** Opening INPUT DATA block **
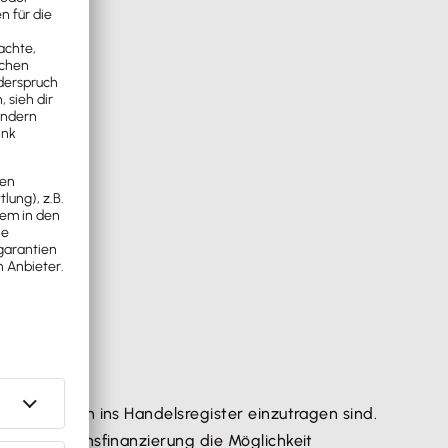
rfolgen:
 deshalb auch ins Handelsregister einzutragen sind.
 Unternehmensfinanzierung die Möglichkeit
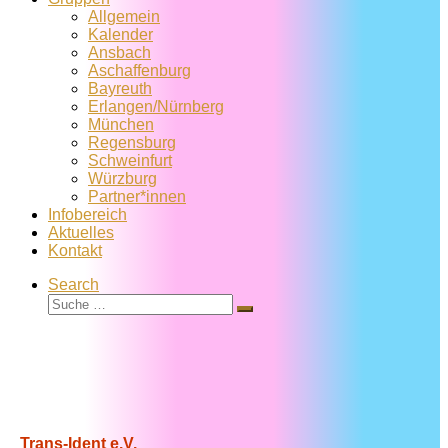
Allgemein
Kalender
Ansbach
Aschaffenburg
Bayreuth
Erlangen/Nürnberg
München
Regensburg
Schweinfurt
Würzburg
Partner*innen
Infobereich
Aktuelles
Kontakt
Search
Suche
Suche
…
Trans-Ident e.V.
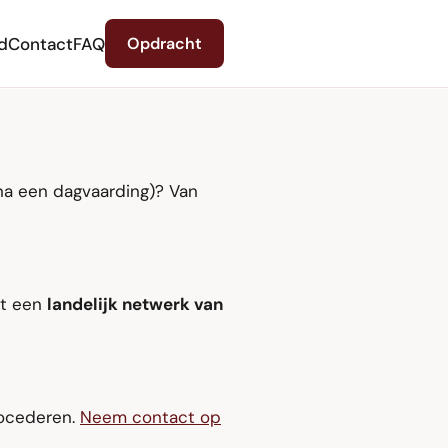
d
Contact
FAQ
Opdracht
na een dagvaarding)? Van
et een
landelijk netwerk van
rocederen.
Neem contact op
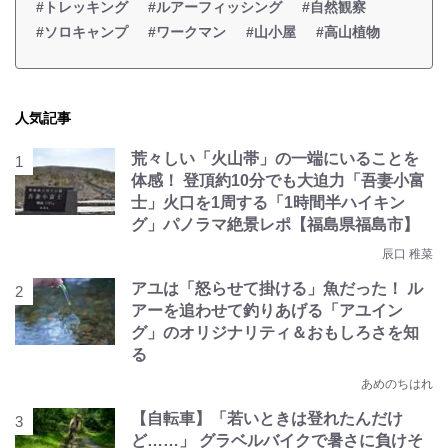
#トレッキング
#ルアーフィッシング
#自然観察
#ソロキャンプ
#ワークマン
#山小屋
#高山植物
人気記事
荒々しい「火山帯」の一端にいることを
体感！ 登頂約10分でも大迫力「吾妻小富
士」火口を1周する「1時間半ハイキン
グ」パノラマ絶景レポ【福島県福島市】
辰口 稚菜
アユは「怒らせて掛ける」魚だった！ ル
アーを追わせて釣りあげる「アユイン
グ」のオリジナリティ＆おもしろさを知
る
あめのちはれ
【自転車】「若いときは登れたんだけ
ど……」 グラベルバイクで暑さに負けそ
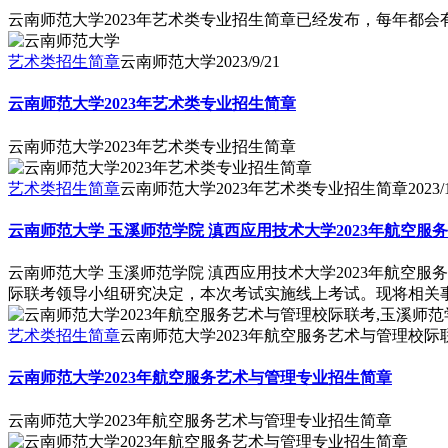
云南师范大学2023年艺术类专业招生简章已经发布，每年都
艺术类招生简章
云南师范大学
2023/9/21
云南师范大学2023年艺术类专业招生简章
云南师范大学2023年艺术类专业招生简章
艺术类招生简章
云南师范大学2023年艺术类专业招生简章
2023/
云南师范大学 玉溪师范学院 滇西应用技术大学2023年航空
云南师范大学 玉溪师范学院 滇西应用技术大学2023年航
际联考领导小组研究决定，本次考试实施线上考试。现将相关
艺术类招生简章
云南师范大学2023年航空服务艺术与管理校际
云南师范大学2023年航空服务艺术与管理专业招生简章
云南师范大学2023年航空服务艺术与管理专业招生简章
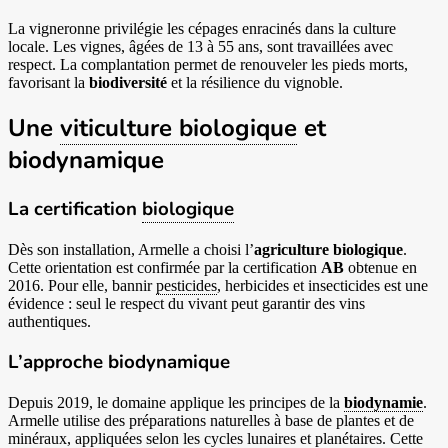
La vigneronne privilégie les cépages enracinés dans la culture
locale. Les vignes, âgées de 13 à 55 ans, sont travaillées avec
respect. La complantation permet de renouveler les pieds morts,
favorisant la
biodiversité
et la résilience du vignoble.
Une
viticulture biologique
et
biodynamique
La certification
biologique
Dès son installation, Armelle a choisi l’
agriculture biologique
.
Cette orientation est confirmée par la certification
AB
obtenue en
2016. Pour elle, bannir
pesticides
, herbicides et insecticides est une
évidence : seul le respect du vivant peut garantir des vins
authentiques.
L’approche biodynamique
Depuis 2019, le domaine applique les principes de la
biodynamie
.
Armelle utilise des préparations naturelles à base de plantes et de
minéraux, appliquées selon les cycles lunaires et planétaires. Cette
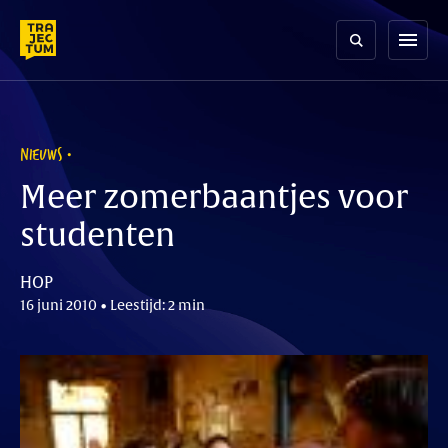
Skip
to
menu
content
NIEUWS
Meer zomerbaantjes voor
studenten
HOP
16 juni 2010 • Leestijd: 2 min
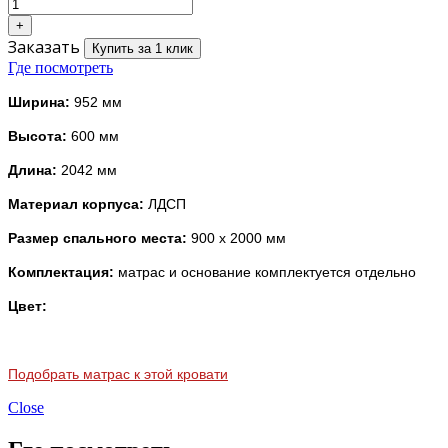
Заказать
Купить за 1 клик
Где посмотреть
Ширина:
952 мм
Высота:
600 мм
Длина:
2042 мм
Материал корпуса:
ЛДСП
Размер спального места:
900 х 2000 мм
Комплектация:
матрас и основание комплектуется отдельно
Цвет:
Подобрать матрас к этой кровати
Close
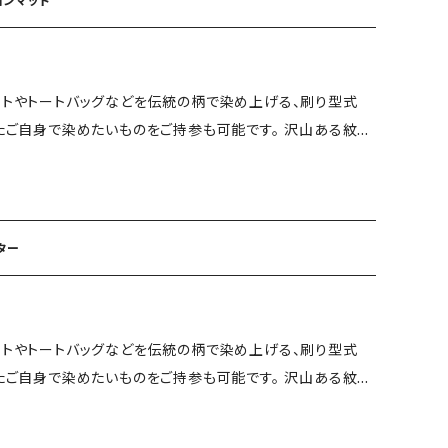
ョンマット
 お申込み完了後、工房からご連絡を
まり次第、体験チケットに記入し、発送いたします。 ※ 市内
ットやトートバッグなどを伝統の柄で染め上げる、刷り型式
分 ※当日お持ち帰り出来ます
またご自身で染めたいものをご持参も可能です。 沢山ある紋様
こに小さな刷毛で色を挿して染め上げます。 美しいグラデー
ル作品が完成で当日お持ち帰りできます。 機械を一切使わ
んな伝統工芸である型染めを体験してみませんか。 ◆染め工
めていく (型紙は数十通りの紋様とサイズも数種類あ
ター
 お申込み完了後、工房からご連絡を
まり次第、体験チケットに記入し、発送いたします。 ※ 市内
ットやトートバッグなどを伝統の柄で染め上げる、刷り型式
時間30分 ※当日お持ち帰り出来ます
またご自身で染めたいものをご持参も可能です。 沢山ある紋様
こに小さな刷毛で色を挿して染め上げます。 美しいグラデー
ル作品が完成で当日お持ち帰りできます。 機械を一切使わ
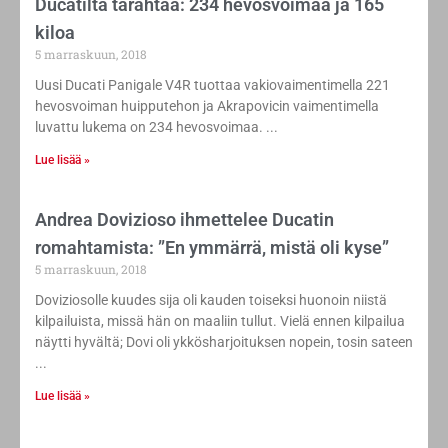
Ducatilta tärähtää: 234 hevosvoimaa ja 165
kiloa
5 marraskuun, 2018
Uusi Ducati Panigale V4R tuottaa vakiovaimentimella 221
hevosvoiman huipputehon ja Akrapovicin vaimentimella
luvattu lukema on 234 hevosvoimaa.
Lue lisää »
Andrea Dovizioso ihmettelee Ducatin
romahtamista: ”En ymmärrä, mistä oli kyse”
5 marraskuun, 2018
Doviziosolle kuudes sija oli kauden toiseksi huonoin niistä
kilpailuista, missä hän on maaliin tullut. Vielä ennen kilpailua
näytti hyvältä; Dovi oli ykkösharjoituksen nopein, tosin sateen
Lue lisää »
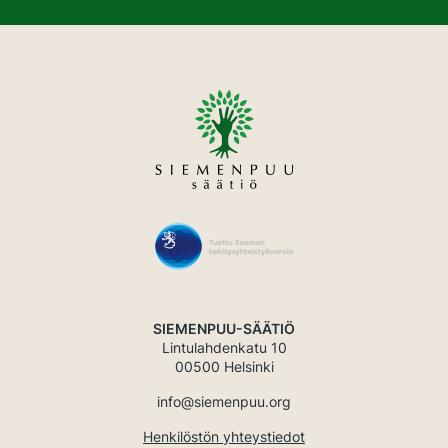
SIEMENPUU-SÄÄTIÖ
Lintulahdenkatu 10
00500 Helsinki
info@siemenpuu.org
Henkilöstön yhteystiedot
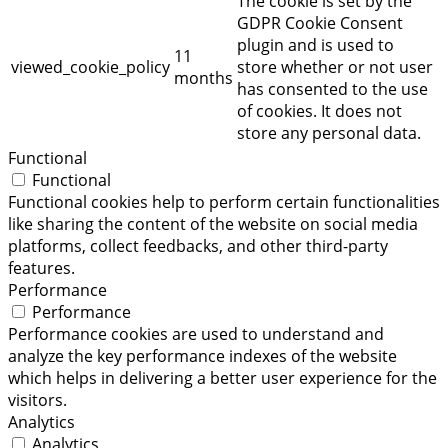
The cookie is set by the
GDPR Cookie Consent
plugin and is used to
11
viewed_cookie_policy
store whether or not user
months
has consented to the use
of cookies. It does not
store any personal data.
Functional
Functional
Functional cookies help to perform certain functionalities
like sharing the content of the website on social media
platforms, collect feedbacks, and other third-party
features.
Performance
Performance
Performance cookies are used to understand and
analyze the key performance indexes of the website
which helps in delivering a better user experience for the
visitors.
Analytics
Analytics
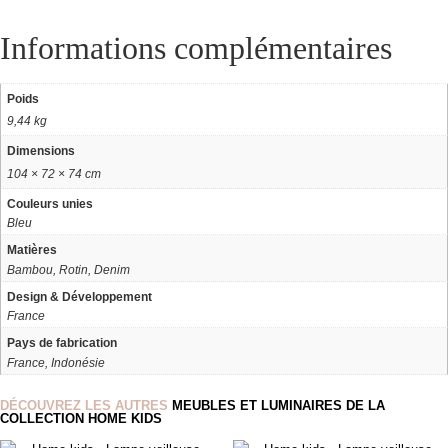
Informations complémentaires
Poids
9,44 kg
Dimensions
104 × 72 × 74 cm
Couleurs unies
Bleu
Matières
Bambou, Rotin, Denim
Design & Développement
France
Pays de fabrication
France, Indonésie
DÉCOUVREZ LES AUTRES
MEUBLES ET LUMINAIRES DE LA
COLLECTION HOME KIDS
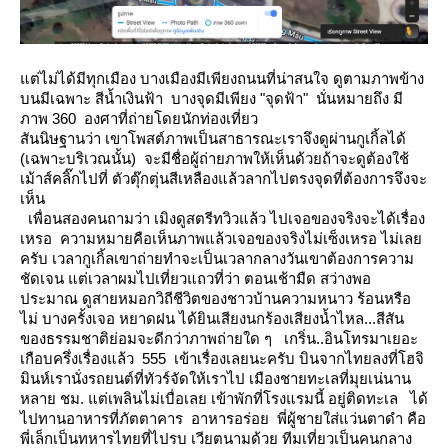
ต่ไม่ได้มีทุกเมือง บางเมืองมีเพียงถนนที่น่าสนใจ ดูตามภาพข้าง
บนมีเฉพาะ สีน้ำเงินฟ้า บางจุดมีเพียง "จุดฟ้า" นั่นหมายถึง มี
ภาพ 360 องศาที่ถ่ายโดยนักท่องเที่ยว
สันนิษฐานว่า เขาโพสต์ภาพเป็นสาธารณะเราจึงดูผ่านกูเกิ้ลได้
(เฉพาะบริเวณนั้น) จะมีชื่อผู้ถ่ายภาพให้เห็นด้วยถ้าจะดูต้องใช้
เม้าส์คลิ๊กไปที่ ตัวตุ๊กตุ่นสีเหลืองแล้วลากไปตรงจุดที่ต้องการจึงจะ
เห็น
เพื่อนสองคนถามว่า เมิงดูสตรีทวิวแล้ว ไปเจอของจริงจะได้เรื่อง
เหรอ ความหมายคือเห็นภาพแล้วเจอของจริงไม่เซ็งเหรอ
ไม่เล
ครับ เวลากูเกิ้ลเขาถ่ายทำจะเป็นเวลากลางวันเขาต้องการความ
ชัดเจน
ต่เวลาผมไปเที่ยวแถวที่ว่า ตอนเช้ามืด สว่างพอ
ประมาณ ดูสายหมอกวิถีชีวิตของชาวบ้านความหนาว ร้อนหรือ
ไม่ บางครั้งเจอ
หยาดฝน ได้ยินเสียงนกร้องเสียงน้ำไหล...สีสัน
ของธรรมชาติย่อมจะดีกว่าภาพถ่ายใด ๆ
เกริ่น..อินโทรมาเยอะ
เกือบครึ่งเรื่องแล้ว 555 เข้าเรื่องเลยนะครับ บินจากไทยลงที่โฮจิ
มินห์เรานั่งรถยนต์ที่ทัวร์จัดให้เราไป
เมืองชายทะเลที่มุยเน่นาน
หลาย ชม. แต่เพลินไม่เบื่อเล
เข้าพักที่โรงแรมนี้ อยู่ติดทะเล
ได้
ไปทานอาหารที่ภัตตาคาร อาหารอร่อย พี่ผู้ชายใส่แว่นตาดำ คือ
พี่เล็กเป็นทหารไทยที่ไปรบ เวียตนามด้วย ทีมเที่ยวเป็นคนกลาง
** Closing INPUT DATA block **
• _DIRECTIONS_: The records above are to be copied exactly, with no pictures carried over.

• _ANSWER TO THE PROBLEM_:
rfolgen:
 deshalb auch ins Handelsregister einzutragen sind.
 Unternehmensfinanzierung die Möglichkeit
Allgemein
Kalender
Ansbach
Aschaffenburg
Bayreuth
Erlangen/Nürnberg
München
Regensburg
Schweinfurt
Würzburg
Partner*innen
Infobereich
Aktuelles
Kontakt
Search
Suche
Suche
…
Trans-Ident e.V.
d
Contact
FAQ
Opdracht
na een dagvaarding)? Van
et een
landelijk netwerk van
rocederen.
Neem contact op
#トレッキング
#ルアーフィッシング
#自然観察
#ソロキャンプ
#ワークマン
#山小屋
#高山植物
人気記事
荒々しい「火山帯」の一端にいることを
体感！ 登頂約10分でも大迫力「吾妻小富
士」火口を1周する「1時間半ハイキン
グ」パノラマ絶景レポ【福島県福島市】
辰口 稚菜
アユは「怒らせて掛ける」魚だった！ ル
アーを追わせて釣りあげる「アユイン
グ」のオリジナリティ＆おもしろさを知
る
あめのちはれ
【自転車】「若いときは登れたんだけ
ど……」 グラベルバイクで暑さに負けそ
云南师范大学2023年艺术类专业招生简章已经发布，每年都
艺术类招生简章
云南师范大学
2023/9/21
云南师范大学2023年艺术类专业招生简章
云南师范大学2023年艺术类专业招生简章
艺术类招生简章
云南师范大学2023年艺术类专业招生简章
2023/
云南师范大学 玉溪师范学院 滇西应用技术大学2023年航空
云南师范大学 玉溪师范学院 滇西应用技术大学2023年航
际联考领导小组研究决定，本次考试实施线上考试。现将相关
艺术类招生简章
云南师范大学2023年航空服务艺术与管理校际
云南师范大学2023年航空服务艺术与管理专业招生简章
云南师范大学2023年航空服务艺术与管理专业招生简章
La vigneronne privilégie les cépages enracinés dans la culture
locale. Les vignes, âgées de 13 à 55 ans, sont travaillées avec
respect. La complantation permet de renouveler les pieds morts,
favorisant la
biodiversité
et la résilience du vignoble.
Une
viticulture biologique
et
biodynamique
La certification
biologique
Dès son installation, Armelle a choisi l’
agriculture biologique
.
Cette orientation est confirmée par la certification
AB
obtenue en
2016. Pour elle, bannir
pesticides
, herbicides et insecticides est une
évidence : seul le respect du vivant peut garantir des vins
authentiques.
L’approche biodynamique
Depuis 2019, le domaine applique les principes de la
biodynamie
.
Armelle utilise des préparations naturelles à base de plantes et de
minéraux, appliquées selon les cycles lunaires et planétaires. Cette
Skip
to
menu
content
NIEUWS
Meer zomerbaantjes voor
studenten
HOP
16 juni 2010 • Leestijd: 2 min
Заказать
Купить за 1 клик
Где посмотреть
Ширина:
952 мм
Высота:
600 мм
Длина:
2042 мм
Материал корпуса:
ЛДСП
Размер спального места:
900 х 2000 мм
Комплектация:
матрас и основание комплектуется отдельно
Цвет:
Подобрать матрас к этой кровати
Close
ョンマット
 お申込み完了後、工房からご連絡を
まり次第、体験チケットに記入し、発送いたします。 ※ 市内
ットやトートバッグなどを伝統の柄で染め上げる、刷り型式
分 ※当日お持ち帰り出来ます
またご自身で染めたいものをご持参も可能です。 沢山ある紋様
こに小さな刷毛で色を挿して染め上げます。 美しいグラデー
ル作品が完成で当日お持ち帰りできます。 機械を一切使わ
んな伝統工芸である型染めを体験してみませんか。 ◆染め工
めていく (型紙は数十通りの紋様とサイズも数種類あ
ター
 お申込み完了後、工房からご連絡を
まり次第、体験チケットに記入し、発送いたします。 ※ 市内
ットやトートバッグなどを伝統の柄で染め上げる、刷り型式
時間30分 ※当日お持ち帰り出来ます
またご自身で染めたいものをご持参も可能です。 沢山ある紋様
こに小さな刷毛で色を挿して染め上げます。 美しいグラデー
ル作品が完成で当日お持ち帰りできます。 機械を一切使わ
Ducatilta tärähtää: 234 hevosvoimaa ja 165
kiloa
5 marraskuun, 2018
Uusi Ducati Panigale V4R tuottaa vakiovaimentimella 221
hevosvoiman huipputehon ja Akrapovicin vaimentimella
luvattu lukema on 234 hevosvoimaa.
Lue lisää »
Andrea Dovizioso ihmettelee Ducatin
romahtamista: ”En ymmärrä, mistä oli kyse”
5 marraskuun, 2018
Doviziosolle kuudes sija oli kauden toiseksi huonoin niistä
kilpailuista, missä hän on maaliin tullut. Vielä ennen kilpailua
näytti hyvältä; Dovi oli ykkösharjoituksen nopein, tosin sateen
Lue lisää »
SIEMENPUU-SÄÄTIÖ
Lintulahdenkatu 10
00500 Helsinki
info@siemenpuu.org
Henkilöstön yhteystiedot
The cookie is set by the
GDPR Cookie Consent
plugin and is used to
11
viewed_cookie_policy
store whether or not user
months
has consented to the use
of cookies. It does not
store any personal data.
Functional
Functional
Functional cookies help to perform certain functionalities
like sharing the content of the website on social media
platforms, collect feedbacks, and other third-party
features.
Performance
Performance
Performance cookies are used to understand and
analyze the key performance indexes of the website
which helps in delivering a better user experience for the
visitors.
Analytics
Analytics
Informations complémentaires
Poids
9,44 kg
Dimensions
104 × 72 × 74 cm
Couleurs unies
Bleu
Matières
Bambou, Rotin, Denim
Design & Développement
France
Pays de fabrication
France, Indonésie
DÉCOUVREZ LES AUTRES
MEUBLES ET LUMINAIRES DE LA
COLLECTION HOME KIDS
ต่ไม่ได้มีทุกเมือง บางเมืองมีเพียงถนนที่น่าสนใจ ดูตามภาพข้าง
บนมีเฉพาะ สีน้ำเงินฟ้า บางจุดมีเพียง "จุดฟ้า" นั่นหมายถึง มี
ภาพ 360 องศาที่ถ่ายโดยนักท่องเที่ยว
สันนิษฐานว่า เขาโพสต์ภาพเป็นสาธารณะเราจึงดูผ่านกูเกิ้ลได้
(เฉพาะบริเวณนั้น) จะมีชื่อผู้ถ่ายภาพให้เห็นด้วยถ้าจะดูต้องใช้
เม้าส์คลิ๊กไปที่ ตัวตุ๊กตุ่นสีเหลืองแล้วลากไปตรงจุดที่ต้องการจึงจะ
เห็น
เพื่อนสองคนถามว่า เมิงดูสตรีทวิวแล้ว ไปเจอของจริงจะได้เรื่อง
เหรอ ความหมายคือเห็นภาพแล้วเจอของจริงไม่เซ็งเหรอ
ไม่เล
ครับ เวลากูเกิ้ลเขาถ่ายทำจะเป็นเวลากลางวันเขาต้องการความ
ชัดเจน
ต่เวลาผมไปเที่ยวแถวที่ว่า ตอนเช้ามืด สว่างพอ
ประมาณ ดูสายหมอกวิถีชีวิตของชาวบ้านความหนาว ร้อนหรือ
ไม่ บางครั้งเจอ
หยาดฝน ได้ยินเสียงนกร้องเสียงน้ำไหล...สีสัน
ของธรรมชาติย่อมจะดีกว่าภาพถ่ายใด ๆ
เกริ่น..อินโทรมาเยอะ
เกือบครึ่งเรื่องแล้ว 555 เข้าเรื่องเลยนะครับ บินจากไทยลงที่โฮจิ
มินห์เรานั่งรถยนต์ที่ทัวร์จัดให้เราไป
เมืองชายทะเลที่มุยเน่นาน
หลาย ชม. แต่เพลินไม่เบื่อเล
เข้าพักที่โรงแรมนี้ อยู่ติดทะเล
ได้
ไปทานอาหารที่ภัตตาคาร อาหารอร่อย พี่ผู้ชายใส่แว่นตาดำ คือ
พี่เล็กเป็นทหารไทยที่ไปรบ เวียตนามด้วย ทีมเที่ยวเป็นคนกลาง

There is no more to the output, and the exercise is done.